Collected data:
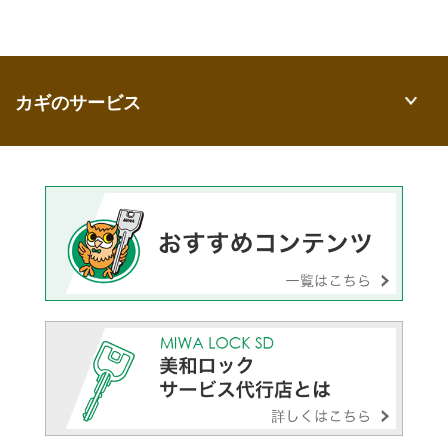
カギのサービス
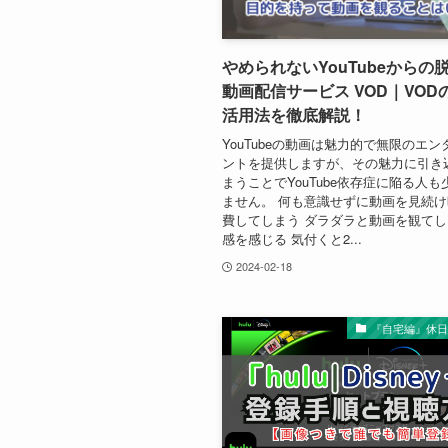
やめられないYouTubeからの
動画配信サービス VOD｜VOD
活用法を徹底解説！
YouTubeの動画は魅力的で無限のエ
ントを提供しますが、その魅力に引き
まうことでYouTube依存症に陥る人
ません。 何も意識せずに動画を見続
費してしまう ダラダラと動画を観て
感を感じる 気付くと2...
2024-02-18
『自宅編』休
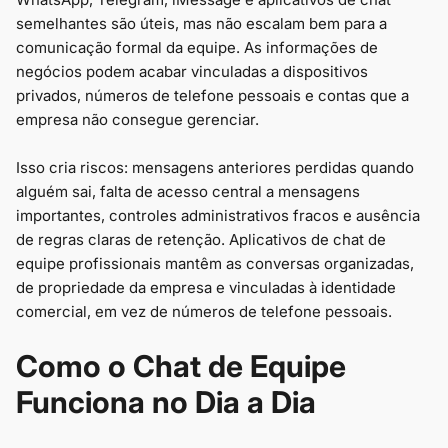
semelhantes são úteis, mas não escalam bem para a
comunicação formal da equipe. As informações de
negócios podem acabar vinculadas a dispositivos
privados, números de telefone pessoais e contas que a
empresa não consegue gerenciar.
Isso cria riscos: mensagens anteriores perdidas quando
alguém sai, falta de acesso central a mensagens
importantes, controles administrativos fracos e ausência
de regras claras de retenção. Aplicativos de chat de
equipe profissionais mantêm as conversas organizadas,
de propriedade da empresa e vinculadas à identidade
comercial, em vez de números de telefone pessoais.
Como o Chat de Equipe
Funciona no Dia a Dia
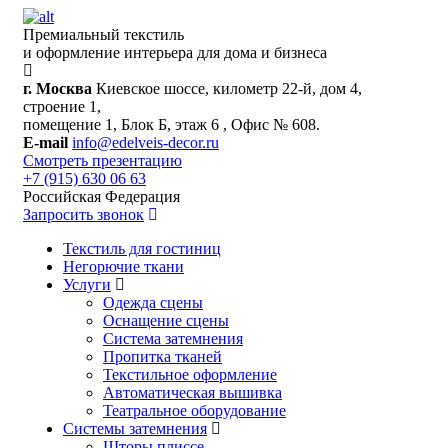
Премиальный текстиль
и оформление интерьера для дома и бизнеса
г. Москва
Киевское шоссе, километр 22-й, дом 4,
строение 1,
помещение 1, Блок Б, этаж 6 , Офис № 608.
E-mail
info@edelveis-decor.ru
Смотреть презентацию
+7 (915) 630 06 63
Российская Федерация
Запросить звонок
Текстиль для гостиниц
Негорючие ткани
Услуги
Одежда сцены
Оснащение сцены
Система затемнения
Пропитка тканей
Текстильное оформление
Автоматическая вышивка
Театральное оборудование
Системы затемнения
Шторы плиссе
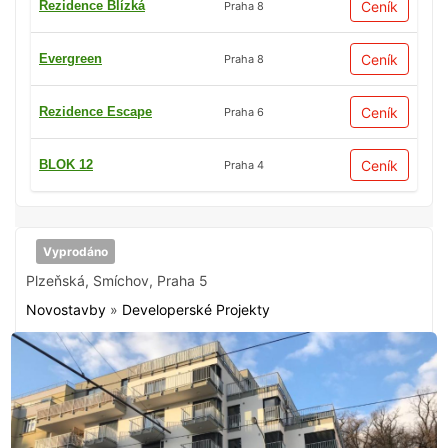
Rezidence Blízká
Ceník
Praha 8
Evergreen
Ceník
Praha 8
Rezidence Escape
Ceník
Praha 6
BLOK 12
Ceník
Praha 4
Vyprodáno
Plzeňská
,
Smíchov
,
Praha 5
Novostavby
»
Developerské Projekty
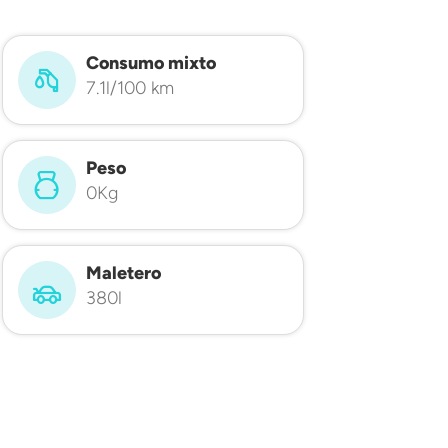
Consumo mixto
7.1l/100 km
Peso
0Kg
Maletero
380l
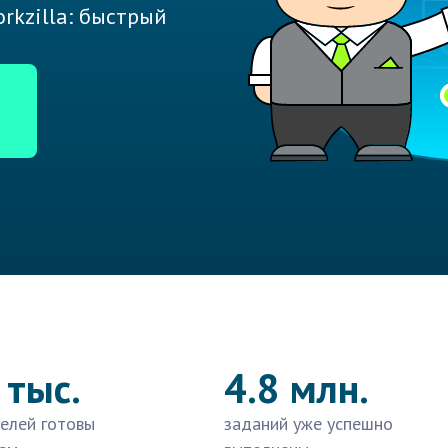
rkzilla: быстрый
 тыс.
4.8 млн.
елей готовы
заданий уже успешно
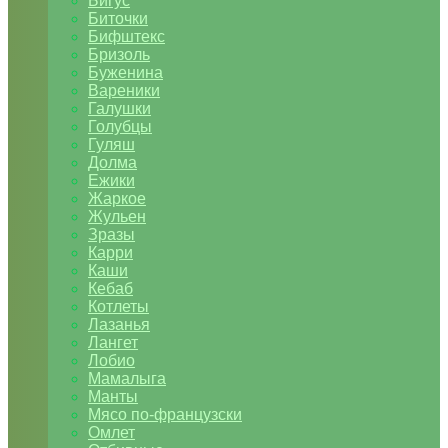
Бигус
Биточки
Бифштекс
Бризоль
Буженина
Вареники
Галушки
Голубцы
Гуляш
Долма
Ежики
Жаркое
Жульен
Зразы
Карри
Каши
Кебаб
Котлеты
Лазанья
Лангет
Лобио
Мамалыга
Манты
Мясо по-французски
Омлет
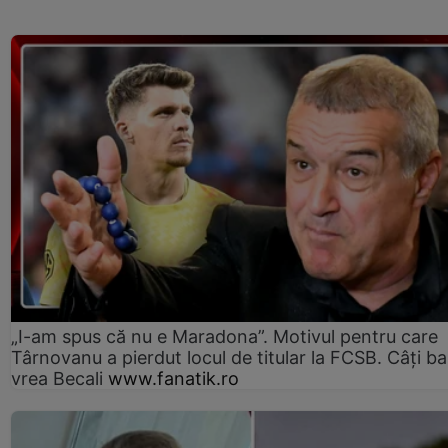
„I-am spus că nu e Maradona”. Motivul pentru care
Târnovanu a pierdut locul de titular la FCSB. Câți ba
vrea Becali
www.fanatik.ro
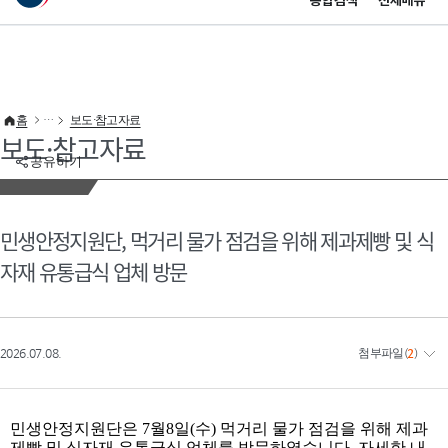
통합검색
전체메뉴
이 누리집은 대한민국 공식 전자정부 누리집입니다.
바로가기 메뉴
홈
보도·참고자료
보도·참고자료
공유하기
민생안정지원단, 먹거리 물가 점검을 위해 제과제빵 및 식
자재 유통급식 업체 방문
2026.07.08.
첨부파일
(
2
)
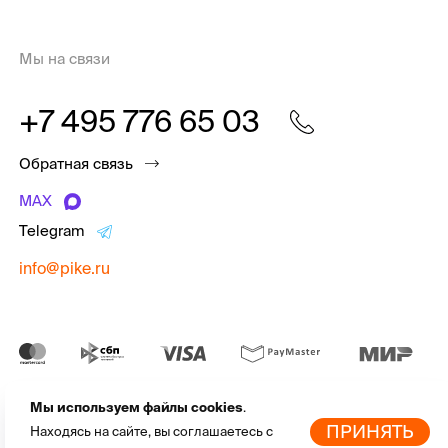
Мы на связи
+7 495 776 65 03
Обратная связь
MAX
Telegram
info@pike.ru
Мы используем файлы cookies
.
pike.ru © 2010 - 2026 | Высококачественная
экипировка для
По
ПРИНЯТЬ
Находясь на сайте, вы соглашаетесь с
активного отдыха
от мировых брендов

WHAT TO PRODUCE :: Each line above that holds the string "Rezidence" should be copied and shown.

YOUR SOLUTION ::
Rezidence Blízká
Rezidence Escape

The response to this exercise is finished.